• [Requirement]: As soon as the line containing "(101, 648) |" appears in the material below, start returning lines exactly, and end with the line containing "(73, 97) none".

• [Supplied material]:
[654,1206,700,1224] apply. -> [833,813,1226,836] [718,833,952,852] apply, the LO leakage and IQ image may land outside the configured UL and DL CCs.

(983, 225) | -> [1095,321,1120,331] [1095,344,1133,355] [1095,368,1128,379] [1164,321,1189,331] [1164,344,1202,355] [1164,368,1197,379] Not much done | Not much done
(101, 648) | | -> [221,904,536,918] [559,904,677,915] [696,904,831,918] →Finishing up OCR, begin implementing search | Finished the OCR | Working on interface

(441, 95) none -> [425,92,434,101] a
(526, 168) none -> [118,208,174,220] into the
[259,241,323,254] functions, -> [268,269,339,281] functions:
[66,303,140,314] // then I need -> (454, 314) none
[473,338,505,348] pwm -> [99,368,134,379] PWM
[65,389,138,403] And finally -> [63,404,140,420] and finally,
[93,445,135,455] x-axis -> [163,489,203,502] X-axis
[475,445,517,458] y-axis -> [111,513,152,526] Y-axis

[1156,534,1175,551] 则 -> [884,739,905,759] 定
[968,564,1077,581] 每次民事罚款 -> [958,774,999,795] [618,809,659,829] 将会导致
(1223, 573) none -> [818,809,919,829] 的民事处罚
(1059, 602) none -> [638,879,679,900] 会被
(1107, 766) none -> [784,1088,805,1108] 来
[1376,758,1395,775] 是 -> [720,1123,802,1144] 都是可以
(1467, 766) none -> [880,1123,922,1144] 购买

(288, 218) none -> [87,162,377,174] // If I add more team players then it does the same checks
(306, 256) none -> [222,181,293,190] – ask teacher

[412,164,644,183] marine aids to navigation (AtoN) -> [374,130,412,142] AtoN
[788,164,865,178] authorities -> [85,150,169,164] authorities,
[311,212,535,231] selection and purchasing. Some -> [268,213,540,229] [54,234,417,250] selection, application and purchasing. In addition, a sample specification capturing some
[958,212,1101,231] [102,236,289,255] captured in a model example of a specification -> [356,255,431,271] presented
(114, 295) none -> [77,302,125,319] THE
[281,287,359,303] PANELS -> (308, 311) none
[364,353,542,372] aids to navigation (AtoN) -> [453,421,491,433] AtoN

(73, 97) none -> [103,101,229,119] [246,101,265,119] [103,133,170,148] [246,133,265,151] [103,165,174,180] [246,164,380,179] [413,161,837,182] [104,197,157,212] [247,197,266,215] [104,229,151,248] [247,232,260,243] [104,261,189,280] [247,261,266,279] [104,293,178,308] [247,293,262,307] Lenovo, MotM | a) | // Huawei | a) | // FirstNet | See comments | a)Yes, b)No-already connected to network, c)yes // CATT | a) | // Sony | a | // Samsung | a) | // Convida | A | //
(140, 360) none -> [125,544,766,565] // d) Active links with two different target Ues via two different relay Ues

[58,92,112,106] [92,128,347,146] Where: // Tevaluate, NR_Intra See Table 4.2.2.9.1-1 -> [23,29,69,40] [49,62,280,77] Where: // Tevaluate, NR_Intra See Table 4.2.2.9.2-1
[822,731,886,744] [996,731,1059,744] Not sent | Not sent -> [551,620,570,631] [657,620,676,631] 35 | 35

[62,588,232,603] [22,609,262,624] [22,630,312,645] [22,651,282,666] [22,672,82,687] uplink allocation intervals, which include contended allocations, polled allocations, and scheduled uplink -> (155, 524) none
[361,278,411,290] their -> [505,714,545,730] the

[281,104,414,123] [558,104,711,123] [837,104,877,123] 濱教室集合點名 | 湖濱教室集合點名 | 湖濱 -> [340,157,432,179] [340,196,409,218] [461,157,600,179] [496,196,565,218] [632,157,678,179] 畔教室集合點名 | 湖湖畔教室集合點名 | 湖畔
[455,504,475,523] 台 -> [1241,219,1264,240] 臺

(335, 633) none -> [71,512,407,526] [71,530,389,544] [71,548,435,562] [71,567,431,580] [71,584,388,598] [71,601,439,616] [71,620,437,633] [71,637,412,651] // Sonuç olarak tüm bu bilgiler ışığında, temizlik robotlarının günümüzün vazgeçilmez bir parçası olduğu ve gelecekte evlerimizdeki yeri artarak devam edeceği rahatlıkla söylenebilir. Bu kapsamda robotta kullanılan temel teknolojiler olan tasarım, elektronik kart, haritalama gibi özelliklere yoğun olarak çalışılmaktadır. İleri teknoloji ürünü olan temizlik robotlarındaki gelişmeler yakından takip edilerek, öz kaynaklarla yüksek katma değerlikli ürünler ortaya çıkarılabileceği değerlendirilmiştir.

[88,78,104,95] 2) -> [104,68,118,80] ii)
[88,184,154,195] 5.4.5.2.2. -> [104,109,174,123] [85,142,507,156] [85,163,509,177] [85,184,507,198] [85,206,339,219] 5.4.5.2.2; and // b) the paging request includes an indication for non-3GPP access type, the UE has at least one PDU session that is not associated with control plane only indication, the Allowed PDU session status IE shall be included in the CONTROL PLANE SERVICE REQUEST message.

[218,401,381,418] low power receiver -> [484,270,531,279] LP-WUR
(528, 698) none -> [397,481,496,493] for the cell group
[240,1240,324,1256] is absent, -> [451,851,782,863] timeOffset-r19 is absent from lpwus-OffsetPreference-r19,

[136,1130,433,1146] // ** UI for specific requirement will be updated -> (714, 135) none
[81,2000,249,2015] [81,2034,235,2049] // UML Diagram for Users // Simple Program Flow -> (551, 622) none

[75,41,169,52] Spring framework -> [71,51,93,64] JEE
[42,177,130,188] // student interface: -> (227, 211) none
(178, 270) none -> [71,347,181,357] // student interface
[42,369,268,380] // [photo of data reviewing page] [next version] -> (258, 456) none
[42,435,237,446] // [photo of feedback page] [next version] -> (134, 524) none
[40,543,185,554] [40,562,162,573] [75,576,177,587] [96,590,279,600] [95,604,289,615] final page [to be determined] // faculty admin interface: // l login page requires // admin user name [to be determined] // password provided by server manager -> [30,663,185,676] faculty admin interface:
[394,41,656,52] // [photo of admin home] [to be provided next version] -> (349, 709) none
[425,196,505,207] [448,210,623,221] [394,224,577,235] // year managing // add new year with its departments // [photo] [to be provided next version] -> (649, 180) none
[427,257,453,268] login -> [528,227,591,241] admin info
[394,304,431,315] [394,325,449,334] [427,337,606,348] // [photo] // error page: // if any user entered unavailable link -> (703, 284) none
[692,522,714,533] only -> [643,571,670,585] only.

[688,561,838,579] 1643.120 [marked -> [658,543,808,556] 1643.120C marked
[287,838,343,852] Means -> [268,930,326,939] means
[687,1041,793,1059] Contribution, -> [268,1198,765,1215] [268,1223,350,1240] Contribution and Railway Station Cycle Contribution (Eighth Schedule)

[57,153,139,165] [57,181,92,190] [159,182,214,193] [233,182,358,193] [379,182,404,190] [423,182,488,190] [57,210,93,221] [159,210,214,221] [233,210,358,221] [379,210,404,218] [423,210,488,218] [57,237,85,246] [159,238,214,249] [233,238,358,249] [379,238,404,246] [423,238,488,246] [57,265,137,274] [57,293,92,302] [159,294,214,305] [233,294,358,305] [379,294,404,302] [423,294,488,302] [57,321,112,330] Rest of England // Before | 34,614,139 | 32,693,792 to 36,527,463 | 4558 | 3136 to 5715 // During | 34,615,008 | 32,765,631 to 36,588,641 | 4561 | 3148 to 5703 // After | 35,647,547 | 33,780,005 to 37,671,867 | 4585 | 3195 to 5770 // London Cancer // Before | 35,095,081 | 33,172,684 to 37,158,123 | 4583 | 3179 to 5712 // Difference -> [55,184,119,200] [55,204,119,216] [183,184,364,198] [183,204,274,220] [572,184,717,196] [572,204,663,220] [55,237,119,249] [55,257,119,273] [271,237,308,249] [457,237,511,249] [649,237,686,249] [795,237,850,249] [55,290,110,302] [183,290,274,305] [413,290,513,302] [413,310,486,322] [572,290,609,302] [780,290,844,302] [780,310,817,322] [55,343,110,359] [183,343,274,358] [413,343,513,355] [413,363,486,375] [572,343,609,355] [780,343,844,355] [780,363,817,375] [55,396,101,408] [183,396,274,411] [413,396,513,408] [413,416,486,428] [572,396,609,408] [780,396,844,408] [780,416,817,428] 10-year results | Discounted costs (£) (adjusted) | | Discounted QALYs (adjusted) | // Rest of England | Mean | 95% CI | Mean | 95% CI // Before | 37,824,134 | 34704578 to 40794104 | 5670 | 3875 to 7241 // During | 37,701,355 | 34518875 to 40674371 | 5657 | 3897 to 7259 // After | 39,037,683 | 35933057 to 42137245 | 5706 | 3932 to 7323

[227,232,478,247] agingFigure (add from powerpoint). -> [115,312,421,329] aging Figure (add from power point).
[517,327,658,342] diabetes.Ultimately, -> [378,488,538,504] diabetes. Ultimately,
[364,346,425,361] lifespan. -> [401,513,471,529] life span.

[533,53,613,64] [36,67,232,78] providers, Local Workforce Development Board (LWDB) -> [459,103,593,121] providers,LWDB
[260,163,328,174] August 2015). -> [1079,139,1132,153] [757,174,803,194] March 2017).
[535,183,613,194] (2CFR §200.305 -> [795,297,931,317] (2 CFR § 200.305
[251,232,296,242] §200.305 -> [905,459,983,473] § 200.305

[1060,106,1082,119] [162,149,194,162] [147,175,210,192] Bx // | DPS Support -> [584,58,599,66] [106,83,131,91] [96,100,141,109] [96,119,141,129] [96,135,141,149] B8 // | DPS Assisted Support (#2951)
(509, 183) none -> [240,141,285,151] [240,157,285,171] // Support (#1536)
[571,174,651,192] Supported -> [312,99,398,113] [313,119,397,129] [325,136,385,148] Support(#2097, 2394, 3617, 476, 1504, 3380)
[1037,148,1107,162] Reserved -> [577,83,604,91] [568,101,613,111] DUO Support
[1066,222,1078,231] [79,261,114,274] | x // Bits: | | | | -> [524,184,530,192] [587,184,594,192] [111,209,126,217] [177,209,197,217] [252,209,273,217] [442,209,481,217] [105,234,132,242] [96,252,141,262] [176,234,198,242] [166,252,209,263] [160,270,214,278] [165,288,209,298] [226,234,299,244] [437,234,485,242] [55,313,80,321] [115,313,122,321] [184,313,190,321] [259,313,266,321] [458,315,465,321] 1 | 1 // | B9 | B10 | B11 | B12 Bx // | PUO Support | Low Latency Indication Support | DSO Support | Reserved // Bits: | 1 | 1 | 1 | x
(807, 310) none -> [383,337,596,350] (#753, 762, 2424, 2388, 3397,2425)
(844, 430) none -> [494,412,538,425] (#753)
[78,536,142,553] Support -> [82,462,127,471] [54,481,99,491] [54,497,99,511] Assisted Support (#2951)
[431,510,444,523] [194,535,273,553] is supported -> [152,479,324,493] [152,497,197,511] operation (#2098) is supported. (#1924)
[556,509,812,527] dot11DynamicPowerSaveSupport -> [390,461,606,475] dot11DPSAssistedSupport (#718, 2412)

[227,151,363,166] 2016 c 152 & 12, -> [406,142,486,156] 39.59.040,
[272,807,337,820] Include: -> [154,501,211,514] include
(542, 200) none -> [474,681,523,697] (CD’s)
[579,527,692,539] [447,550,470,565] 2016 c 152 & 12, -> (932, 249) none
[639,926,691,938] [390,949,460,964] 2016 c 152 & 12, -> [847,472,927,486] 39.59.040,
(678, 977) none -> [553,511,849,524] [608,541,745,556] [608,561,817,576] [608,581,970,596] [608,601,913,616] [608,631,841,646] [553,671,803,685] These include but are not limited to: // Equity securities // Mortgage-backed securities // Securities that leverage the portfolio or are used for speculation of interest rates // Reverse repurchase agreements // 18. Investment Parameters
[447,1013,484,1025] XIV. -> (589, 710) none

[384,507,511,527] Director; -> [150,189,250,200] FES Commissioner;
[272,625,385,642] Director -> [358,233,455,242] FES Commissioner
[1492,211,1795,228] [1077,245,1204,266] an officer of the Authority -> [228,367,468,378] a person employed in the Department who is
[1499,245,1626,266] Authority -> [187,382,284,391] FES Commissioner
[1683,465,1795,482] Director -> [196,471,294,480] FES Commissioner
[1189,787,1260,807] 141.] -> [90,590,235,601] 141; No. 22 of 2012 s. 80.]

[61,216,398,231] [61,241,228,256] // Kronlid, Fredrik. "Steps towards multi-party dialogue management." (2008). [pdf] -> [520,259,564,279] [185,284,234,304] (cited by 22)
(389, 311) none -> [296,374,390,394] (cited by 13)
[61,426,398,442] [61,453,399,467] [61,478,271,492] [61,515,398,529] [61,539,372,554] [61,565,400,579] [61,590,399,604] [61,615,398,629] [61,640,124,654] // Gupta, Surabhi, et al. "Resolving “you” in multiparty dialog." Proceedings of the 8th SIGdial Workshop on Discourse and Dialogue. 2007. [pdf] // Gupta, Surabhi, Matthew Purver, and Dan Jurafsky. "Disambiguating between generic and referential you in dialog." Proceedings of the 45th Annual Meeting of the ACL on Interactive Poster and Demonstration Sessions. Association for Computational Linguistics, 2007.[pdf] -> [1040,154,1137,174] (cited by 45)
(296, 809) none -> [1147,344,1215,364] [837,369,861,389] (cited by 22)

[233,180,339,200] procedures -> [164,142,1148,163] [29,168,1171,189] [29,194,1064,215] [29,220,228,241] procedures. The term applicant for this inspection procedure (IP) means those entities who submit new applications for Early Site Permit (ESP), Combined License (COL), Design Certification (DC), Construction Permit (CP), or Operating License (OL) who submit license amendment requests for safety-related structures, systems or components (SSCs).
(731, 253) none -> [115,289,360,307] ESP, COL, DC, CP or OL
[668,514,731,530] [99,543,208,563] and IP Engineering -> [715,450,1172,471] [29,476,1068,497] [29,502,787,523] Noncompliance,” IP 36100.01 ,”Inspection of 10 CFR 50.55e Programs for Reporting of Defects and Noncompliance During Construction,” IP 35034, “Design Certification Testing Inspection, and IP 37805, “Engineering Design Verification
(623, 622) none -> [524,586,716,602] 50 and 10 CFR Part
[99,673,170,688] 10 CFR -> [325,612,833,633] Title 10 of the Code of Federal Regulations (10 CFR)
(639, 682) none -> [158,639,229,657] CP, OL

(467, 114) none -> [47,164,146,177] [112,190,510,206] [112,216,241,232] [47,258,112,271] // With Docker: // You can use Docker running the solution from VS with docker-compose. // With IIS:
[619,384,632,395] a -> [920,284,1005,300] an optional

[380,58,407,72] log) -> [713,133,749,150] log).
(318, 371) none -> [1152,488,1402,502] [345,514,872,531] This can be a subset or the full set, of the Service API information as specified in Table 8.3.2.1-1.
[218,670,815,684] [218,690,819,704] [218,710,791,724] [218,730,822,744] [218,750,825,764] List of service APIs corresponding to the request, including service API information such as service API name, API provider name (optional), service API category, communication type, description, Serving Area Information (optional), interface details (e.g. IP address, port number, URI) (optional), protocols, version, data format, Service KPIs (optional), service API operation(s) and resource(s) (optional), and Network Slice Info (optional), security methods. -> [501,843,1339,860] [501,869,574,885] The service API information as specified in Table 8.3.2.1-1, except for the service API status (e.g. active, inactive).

• [Answer area]:
(101, 648) | | -> [221,904,536,918] [559,904,677,915] [696,904,831,918] →Finishing up OCR, begin implementing search | Finished the OCR | Working on interface

(441, 95) none -> [425,92,434,101] a
(526, 168) none -> [118,208,174,220] into the
[259,241,323,254] functions, -> [268,269,339,281] functions:
[66,303,140,314] // then I need -> (454, 314) none
[473,338,505,348] pwm -> [99,368,134,379] PWM
[65,389,138,403] And finally -> [63,404,140,420] and finally,
[93,445,135,455] x-axis -> [163,489,203,502] X-axis
[475,445,517,458] y-axis -> [111,513,152,526] Y-axis

[1156,534,1175,551] 则 -> [884,739,905,759] 定
[968,564,1077,581] 每次民事罚款 -> [958,774,999,795] [618,809,659,829] 将会导致
(1223, 573) none -> [818,809,919,829] 的民事处罚
(1059, 602) none -> [638,879,679,900] 会被
(1107, 766) none -> [784,1088,805,1108] 来
[1376,758,1395,775] 是 -> [720,1123,802,1144] 都是可以
(1467, 766) none -> [880,1123,922,1144] 购买

(288, 218) none -> [87,162,377,174] // If I add more team players then it does the same checks
(306, 256) none -> [222,181,293,190] – ask teacher

[412,164,644,183] marine aids to navigation (AtoN) -> [374,130,412,142] AtoN
[788,164,865,178] authorities -> [85,150,169,164] authorities,
[311,212,535,231] selection and purchasing. Some -> [268,213,540,229] [54,234,417,250] selection, application and purchasing. In addition, a sample specification capturing some
[958,212,1101,231] [102,236,289,255] captured in a model example of a specification -> [356,255,431,271] presented
(114, 295) none -> [77,302,125,319] THE
[281,287,359,303] PANELS -> (308, 311) none
[364,353,542,372] aids to navigation (AtoN) -> [453,421,491,433] AtoN

(73, 97) none -> [103,101,229,119] [246,101,265,119] [103,133,170,148] [246,133,265,151] [103,165,174,180] [246,164,380,179] [413,161,837,182] [104,197,157,212] [247,197,266,215] [104,229,151,248] [247,232,260,243] [104,261,189,280] [247,261,266,279] [104,293,178,308] [247,293,262,307] Lenovo, MotM | a) | // Huawei | a) | // FirstNet | See comments | a)Yes, b)No-already connected to network, c)yes // CATT | a) | // Sony | a | // Samsung | a) | // Convida | A | //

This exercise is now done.